What strikes me first is how much the publishing process has changed since 2012, when my last book was published. Granted, that was with a mainstream publisher (Bloomsbury USA Children’s), with all the support and systems in place an author could expect. What I’m saying is how many more variables there are out there, and how crowded the field. And how working with a small press makes the publishing trials and tribulations—and the publishing thrills—that much more apparent.
Being involved step-by-step with my lovely publisher, Bellastoria Press, I see the process in all its glory. I’m completely aware when the cover is not what was expected (glossy vs. matte), for instance. I’m biting my nails when it’s taking longer than I thought to get those first copies to send to reviewers and bloggers. But these are very small things.
I don’t think I ever gave much thought to the behemoth that is Amazon before this. Or rather, I was a consumer without realizing that with great size comes great capacity to mess things up. Although it’s fixed now, the paperback version of my book originally appeared with a frilly pink blouse as its image. Several days, many phone calls, and me submitting error reports later, we have the cover of my book.
But that wasn’t the limit of my experience with them. It seems that on Amazon UK and Amazon Canada the right image displays, but with the description of that same frilly pink blouse. We’re still trying to sort that one out.

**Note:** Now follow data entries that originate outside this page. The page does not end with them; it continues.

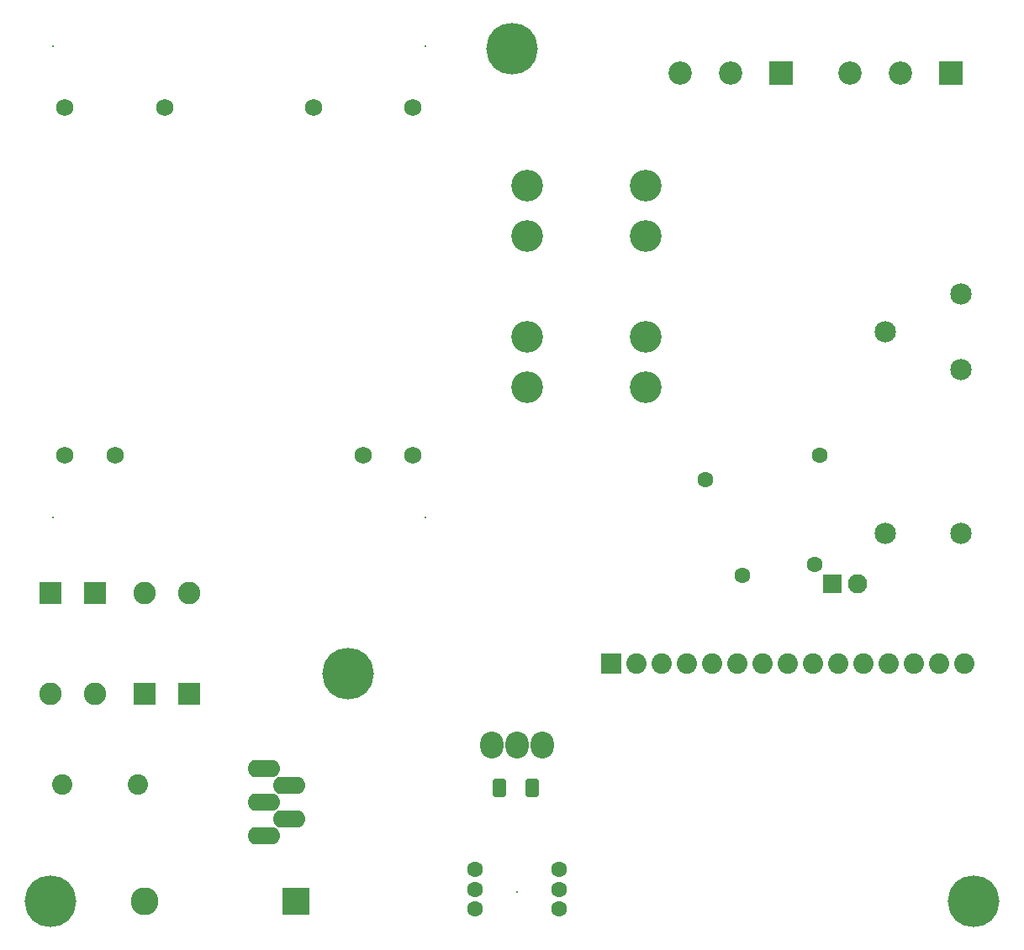
<source format=gbr>
%TF.GenerationSoftware,Altium Limited,Altium Designer,24.0.1 (36)*%
G04 Layer_Color=16711935*
%FSLAX45Y45*%
%MOMM*%
%TF.SameCoordinates,95B5C6B2-F670-4A0E-B731-85317CB4A22F*%
%TF.FilePolarity,Negative*%
%TF.FileFunction,Soldermask,Bot*%
%TF.Part,Single*%
G01*
G75*
%TA.AperFunction,SMDPad,CuDef*%
G04:AMPARAMS|DCode=51|XSize=1.3432mm|YSize=1.8332mm|CornerRadius=0.2441mm|HoleSize=0mm|Usage=FLASHONLY|Rotation=0.000|XOffset=0mm|YOffset=0mm|HoleType=Round|Shape=RoundedRectangle|*
%AMROUNDEDRECTD51*
21,1,1.34320,1.34500,0,0,0.0*
21,1,0.85500,1.83320,0,0,0.0*
1,1,0.48820,0.42750,-0.67250*
1,1,0.48820,-0.42750,-0.67250*
1,1,0.48820,-0.42750,0.67250*
1,1,0.48820,0.42750,0.67250*
%
%ADD51ROUNDEDRECTD51*%
%TA.AperFunction,ComponentPad*%
%ADD62C,2.05320*%
%ADD63R,2.05320X2.05320*%
%ADD64C,5.20320*%
%ADD65C,2.35320*%
%ADD66R,2.35320X2.35320*%
%ADD67C,3.20320*%
%ADD68C,0.20320*%
%ADD69C,1.72720*%
%ADD70C,2.15320*%
%ADD71O,2.35320X2.70320*%
%ADD72R,1.95321X1.95321*%
%ADD73C,1.95321*%
%ADD74R,2.25320X2.25320*%
%ADD75C,2.25320*%
%ADD76C,2.05321*%
%ADD77O,3.30320X1.75320*%
%ADD78C,2.80320*%
%ADD79R,2.80320X2.80320*%
%TA.AperFunction,ViaPad*%
%ADD80C,1.60320*%
D51*
X4872000Y1500000D02*
D03*
X5200000D02*
D03*
D62*
X9048000Y2750000D02*
D03*
X8794000D02*
D03*
X8540000D02*
D03*
X8286000D02*
D03*
X8032000D02*
D03*
X6762000D02*
D03*
X6508000D02*
D03*
X6254000D02*
D03*
X7016000D02*
D03*
X7270000D02*
D03*
X7524000D02*
D03*
X7778000D02*
D03*
X9302000D02*
D03*
X9556000D02*
D03*
D63*
X6000000D02*
D03*
D64*
X3350000Y2650000D02*
D03*
X9650000Y350000D02*
D03*
X5000000Y8950000D02*
D03*
X350000Y350000D02*
D03*
D65*
X8400000Y8700000D02*
D03*
X8908000D02*
D03*
X6692000D02*
D03*
X7200000D02*
D03*
D66*
X9416000D02*
D03*
X7708000D02*
D03*
D67*
X6350800Y5534300D02*
D03*
Y6042300D02*
D03*
Y7058300D02*
D03*
Y7566300D02*
D03*
X5150800Y5534300D02*
D03*
Y6042300D02*
D03*
Y7058300D02*
D03*
Y7566300D02*
D03*
D68*
X4125000Y4225000D02*
D03*
X375000D02*
D03*
Y8975000D02*
D03*
X4125000D02*
D03*
X5050000Y450000D02*
D03*
D69*
X500000Y8350000D02*
D03*
X4000000D02*
D03*
X1500000D02*
D03*
X3000000D02*
D03*
X500000Y4850000D02*
D03*
X4000000D02*
D03*
X3500000D02*
D03*
X1000000D02*
D03*
D70*
X9525000Y6477000D02*
D03*
Y5715000D02*
D03*
X8763000Y6096000D02*
D03*
X9525000Y4064000D02*
D03*
X8763000D02*
D03*
D71*
X5304000Y1931666D02*
D03*
X5050000Y1931700D02*
D03*
X4796000D02*
D03*
D72*
X8223000Y3550000D02*
D03*
D73*
X8477000D02*
D03*
D74*
X1300000Y2442000D02*
D03*
X800000Y3458000D02*
D03*
X350000D02*
D03*
X1750000Y2442000D02*
D03*
D75*
X1300000Y3458000D02*
D03*
X800000Y2442000D02*
D03*
X350000D02*
D03*
X1750000Y3458000D02*
D03*
D76*
X1231000Y1529215D02*
D03*
X469000D02*
D03*
D77*
X2500000Y1690000D02*
D03*
X2760000Y1520000D02*
D03*
X2500000Y1350000D02*
D03*
X2760000Y1180000D02*
D03*
X2500000Y1010000D02*
D03*
D78*
X1297714Y350000D02*
D03*
D79*
X2821714D02*
D03*
D80*
X4625000Y275000D02*
D03*
Y475000D02*
D03*
Y675000D02*
D03*
X5475000D02*
D03*
Y475000D02*
D03*
Y275000D02*
D03*
X7321400Y3638900D02*
D03*
X8050000Y3750000D02*
D03*
X6950000Y4600000D02*
D03*
X8100000Y4850000D02*
D03*
%TF.MD5,3bbe38e6eeda9f5a3c905b5f0511a122*%
M02*

</source>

Holding the printed book in my hands. Sending it off into the world for bloggers and reviewers. Seeing how excited people out there are to get their hands on it, and the excitement generated by bloggers like Stacie Kent, who took the lovely photo of my book at the top of this post. Knowing my local bookstore will carry it. Being grateful for the support and encouragement of my fellow historical novelists. The feeling that yes, I can do it. I’m fortunate, I work so hard, and I’m always learning and developing, and I put my everything into every book I write.